Mijn vraag aan u, aan jou is nu deze: denk jij dat je Gods oordeel zou kunnen toejuichen? ‘Here, rechtvaardig bent u, dat u op deze manier straft. Ze hebben het verdiend.’ Ik stel de vraag voorzichtig want ik heb er al een week over na kunnen denken en ook mijn ‘ja’ klinkt nog maar zwakjes. Wat mij helpt is het Psalmboek. Wat wordt daar niet gebeden om de wraak van God over zijn vijanden. Sommige mensen noemen dat ‘wraakpsalmen’. In ieder geval zijn het niet onze lievelingspsalmen. We zingen ze ook niet vaak.

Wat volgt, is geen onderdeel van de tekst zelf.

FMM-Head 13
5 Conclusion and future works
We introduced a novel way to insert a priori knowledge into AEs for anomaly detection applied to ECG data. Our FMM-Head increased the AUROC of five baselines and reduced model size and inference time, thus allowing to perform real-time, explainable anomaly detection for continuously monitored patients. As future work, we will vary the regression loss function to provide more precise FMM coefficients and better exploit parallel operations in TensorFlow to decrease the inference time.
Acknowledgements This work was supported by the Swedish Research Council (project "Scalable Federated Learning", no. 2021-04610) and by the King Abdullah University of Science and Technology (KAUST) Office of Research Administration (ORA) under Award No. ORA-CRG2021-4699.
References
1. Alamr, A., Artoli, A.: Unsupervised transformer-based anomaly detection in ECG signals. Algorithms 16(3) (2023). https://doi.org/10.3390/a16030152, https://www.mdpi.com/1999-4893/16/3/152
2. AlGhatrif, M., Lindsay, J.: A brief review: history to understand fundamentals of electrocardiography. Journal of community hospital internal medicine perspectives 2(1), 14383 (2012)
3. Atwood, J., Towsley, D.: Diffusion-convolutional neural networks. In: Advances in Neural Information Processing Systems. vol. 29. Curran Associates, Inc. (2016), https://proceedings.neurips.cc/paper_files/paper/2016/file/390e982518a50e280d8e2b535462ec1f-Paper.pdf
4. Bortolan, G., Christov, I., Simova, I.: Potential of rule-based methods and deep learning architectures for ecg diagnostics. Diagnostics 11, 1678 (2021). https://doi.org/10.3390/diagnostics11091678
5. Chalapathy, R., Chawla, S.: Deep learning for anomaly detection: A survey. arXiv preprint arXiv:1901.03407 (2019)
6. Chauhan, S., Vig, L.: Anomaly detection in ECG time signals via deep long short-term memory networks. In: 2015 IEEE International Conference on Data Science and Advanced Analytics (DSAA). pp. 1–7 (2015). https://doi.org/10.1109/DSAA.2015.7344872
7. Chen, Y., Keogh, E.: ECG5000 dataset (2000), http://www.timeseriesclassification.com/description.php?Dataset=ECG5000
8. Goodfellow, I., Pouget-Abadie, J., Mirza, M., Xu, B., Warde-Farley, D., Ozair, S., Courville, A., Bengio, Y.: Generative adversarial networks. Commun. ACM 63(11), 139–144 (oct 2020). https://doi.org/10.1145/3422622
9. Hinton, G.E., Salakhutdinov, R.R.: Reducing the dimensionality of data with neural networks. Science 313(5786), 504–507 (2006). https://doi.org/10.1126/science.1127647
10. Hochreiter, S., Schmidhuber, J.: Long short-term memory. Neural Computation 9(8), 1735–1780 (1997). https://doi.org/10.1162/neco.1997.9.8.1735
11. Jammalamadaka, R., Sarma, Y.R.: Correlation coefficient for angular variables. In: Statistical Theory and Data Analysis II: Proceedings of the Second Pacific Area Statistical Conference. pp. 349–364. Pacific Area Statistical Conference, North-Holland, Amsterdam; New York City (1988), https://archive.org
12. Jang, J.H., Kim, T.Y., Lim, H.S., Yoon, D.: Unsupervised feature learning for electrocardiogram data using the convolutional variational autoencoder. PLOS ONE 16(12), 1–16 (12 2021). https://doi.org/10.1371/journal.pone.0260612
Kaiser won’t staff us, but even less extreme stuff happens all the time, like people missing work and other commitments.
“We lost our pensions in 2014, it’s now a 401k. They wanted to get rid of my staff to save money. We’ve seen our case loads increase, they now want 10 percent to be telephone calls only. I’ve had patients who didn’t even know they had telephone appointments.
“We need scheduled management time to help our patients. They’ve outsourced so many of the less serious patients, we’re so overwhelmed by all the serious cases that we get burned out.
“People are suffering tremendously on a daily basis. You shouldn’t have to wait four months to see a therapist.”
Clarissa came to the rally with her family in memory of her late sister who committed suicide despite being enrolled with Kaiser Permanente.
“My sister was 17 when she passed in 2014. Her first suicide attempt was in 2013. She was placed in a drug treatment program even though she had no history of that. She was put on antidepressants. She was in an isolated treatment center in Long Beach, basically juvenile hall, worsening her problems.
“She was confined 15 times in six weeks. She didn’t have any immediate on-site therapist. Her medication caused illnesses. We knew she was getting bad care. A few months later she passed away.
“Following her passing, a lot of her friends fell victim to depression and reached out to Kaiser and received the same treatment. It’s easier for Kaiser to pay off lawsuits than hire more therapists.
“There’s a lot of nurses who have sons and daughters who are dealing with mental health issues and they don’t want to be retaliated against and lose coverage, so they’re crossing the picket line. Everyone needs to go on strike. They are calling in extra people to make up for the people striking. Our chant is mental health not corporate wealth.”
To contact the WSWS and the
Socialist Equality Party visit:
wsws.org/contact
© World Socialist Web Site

Hoewel, Psalm 139 is bij velen favoriet maar dan zonder die vreemde verzen aan het eind: ‘Zou ik niet haten wie u haten, Heer? Ik haat hen, zo fel als ik haten kan’. Wij snappen niet waarom dat in zo’n mooie Psalm moet staan. We knippen dat er dan ook zomaar uit want we zijn er verlegen mee. Mag ik u vragen om daar eens over na te denken? Verstaan wij dan niet in Gods wraak het overeind houden van zijn uiterste liefde? Die liefde waar wij zelf zo graag van willen leven?

 

Behalve in de praktijk van ons zingen komt dit ook terug in de praktijk van ons bidden. Wie het ‘Onze Vader’ bidt, bidt ook ‘uw koninkrijk kome’. Dan bidden wij ook om het laatste oordeel. We belijden het oordeel trouwens ook iedere zondagmiddag. Wij zeggen te geloven dat Jezus is opgevaren naar de hemel en dat Hij ‘vandaar zal komen om te oordelen de levenden en de doden.’ Je kunt dit gedachteloos zingen, bidden en belijden. Je kunt het ook met gemengde gevoelens zingen, bidden en belijden. Maar ik zou zeggen: denk er eens over na voor jezelf. En let eens op je eigen gebeden. Welke plek heeft het komende oordeel van God in je gebed? Bid je om de wederkomst en om het oordeel? Bid je om bevrijding? Dank je God voor zijn liefde in Christus? En vraag je iedere dag om in die genade te mogen leven? Wil je van genade leven?

 

En zoals elke preek wat mij betreft als doel heeft dat u de Here nog meer gaat loven en prijzen, zo geldt dat ook voor deze preek over het laatste oordeel. Een preek is niet meer maar ook niet minder dan de aanjager van onze lofzang. De preek wil u en mij ertoe brengen dat we extra hard het amenlied meezingen. En dat geldt dus ook voor deze preek over Openbaring 16, hoe gek dat misschien ook lijkt. Laten wij God loven om dat verschrikkelijke oordeel dat het unieke van zijn reddende liefde hoog houdt. Amen.